監督 | Shane Meadows |
---|---|
出演 | Thomas Turgoose, Piotr Jagiello, Ireneusz Czopほか |
ロケ地 | Golden Tulip Café, Somers Town, London |
アクセス | London・Euston駅とSt. Pancras駅の中間。Phoenix Road沿い 50 Phoenix Rd, London NW1 1ES |
Tel | 020 7383 4551 |
Web | www.stokesaycourt.com |
- シェーン・メドウズ監督といえば80年代のスキンヘッド・カルチャーを描いた自伝的青春映画「ディス・イズ・イングランド」ですよね。ケン・ローチ監督やマイク・リー監督に続き、リアルな英国社会を描き出す作家として注目されています。
- その監督が初めてロンドンを舞台に撮った映画がこれなんだな。「ディス・イズ〜」で主役の少年を演じたトーマス・ターグース君が本作にも出ているが、相変わらずいい味出してるね。
- 「ディス・イズ〜」からたった2年しか経っていないのに、ずいぶん成長したように見えますね。正直、僕の30代の英国人の友人に表情や口調がよく似てるんですわ。
- 彼は、人懐っこい少年のあどけなさとともに、どこか哀愁漂う成熟した雰囲気を持っていますよね。コメディー俳優としてのセンスが備わっているように見えます。
- ところで、この映画のタイトルにもなっている「サマーズ・タウン」だが……。
- はい、これはユーストン駅とセント・パンクラス駅の間にあるエリアの名称ですね。詳しく言うとEversholt StreetとPancras Roadに挟まれた、Chalton Street 周辺のエリアです。17世紀の大法官で後に男爵となったジョン・サマーズが当時、この区画を手中に収めていたことが名前の由来です。フランス革命時には亡命者たちの避難所になるなど、歴史的にも興味深いエリアなのですが、実はロンドンの人にもその名をあまり知られていないらしいんですよ。本作はエンディングのパリのシーンを除き、すべてこの、1km2ほどのエリア内で、たったの10日間で撮影されたそうです。
- 主役はターグース君扮する英国人の家出少年トモとポーランド人の少年マレックですが、マレックがこの町にやってきたのは、セント・パンクラス駅のユーロスター開通工事に伴い、父親が職を得たためです。いかにも今のロンドンといった設定ですね。
- 2人が出会うカフェは実在するのかな?
- もちろんです。「Golden Tulip Café」という、昔から値段が変わっていないような、ローカルなお店です。

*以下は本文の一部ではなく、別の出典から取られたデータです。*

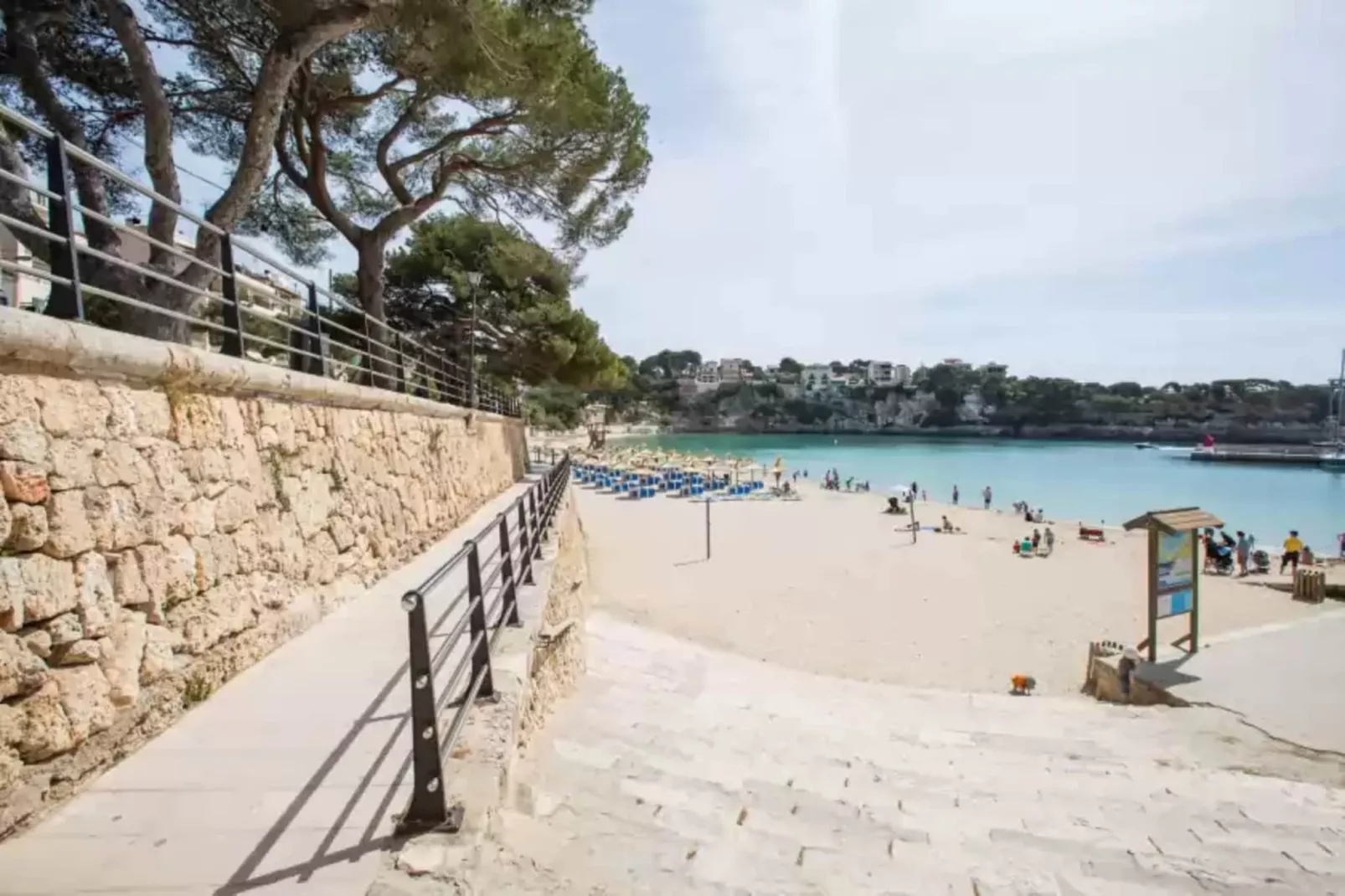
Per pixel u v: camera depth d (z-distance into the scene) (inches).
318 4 368.8
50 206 152.5
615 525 1266.0
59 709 132.0
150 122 321.4
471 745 150.2
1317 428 5187.0
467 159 583.2
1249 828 205.6
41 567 130.6
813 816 193.3
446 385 624.1
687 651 519.2
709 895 137.9
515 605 242.2
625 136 617.0
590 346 1106.1
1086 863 177.2
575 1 511.5
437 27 402.6
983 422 6747.1
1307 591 767.1
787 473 2765.7
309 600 256.1
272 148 356.2
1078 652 607.2
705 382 7519.7
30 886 107.0
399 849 115.6
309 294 300.4
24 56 328.5
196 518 186.7
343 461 302.0
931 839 185.3
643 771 211.0
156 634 165.3
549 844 140.7
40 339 132.0
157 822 125.2
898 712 370.3
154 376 173.0
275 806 130.6
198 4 422.0
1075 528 1382.9
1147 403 6067.9
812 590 818.8
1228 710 343.6
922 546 1128.2
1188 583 434.6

- ちなみに、憧れのフランス人の店員マリアが急に姿を消してしまってガッカリしたトモとマレックが、木馬に股がりながらブツクサ言うシーンがありますよね。あれは、このカフェの近くにある「Polygon Road Open Space」という小さな公園で撮られていますね。
- そういえば、トモとマレックがお店に行くと、 マリアがフランス人のおじいさんの話相手になっている場面があったでしょう。「何話してるのかなあ」とトモが言えば、マレックが「さあ、フランスのことじゃない?」なんて言って、2人でうっとり彼女を眺めているシーンです。
- おお、覚えてるぞ。
- 実はあのおじいさん、自分の胃腸の具合や便通の話をしているらしいですよ。フランス語が分かる人は、きっと笑えるんでしょうねえ。
- 前日のトモの腹痛からの流れというか、オチだな。うーん、芸が細かいね。個人的にはグラハム役のペリー・ベンソンがツボだがな。彼、最高じゃないか?
- 彼も「ディス・イズ〜」組ですね。しかもペリーさん、偶然にも一家がサマーズ・タウン出身なんだそうです。
- どうりで馴染んでるわけだ(笑)。
セント・パンクラス周辺の開発地区、ポーランド人の労働者、孤独な少年……と、さりげなく現代のロンドンを浮き彫りにしながら、2人の少年が不器用にも心を通わせ、1人の女性に恋心を抱く様子をコミカルに描いた一本だ。手探りで今を生きる少年たちの姿を、ノスタルジックなモノクロ映像で淡々と描き出しているのもいい。背景や状況は違えど、誰もがふと自身の青春時代や淡い初恋を思い出さずにいられない、そんな、静かな情感にあふれた名作だと思うぞ。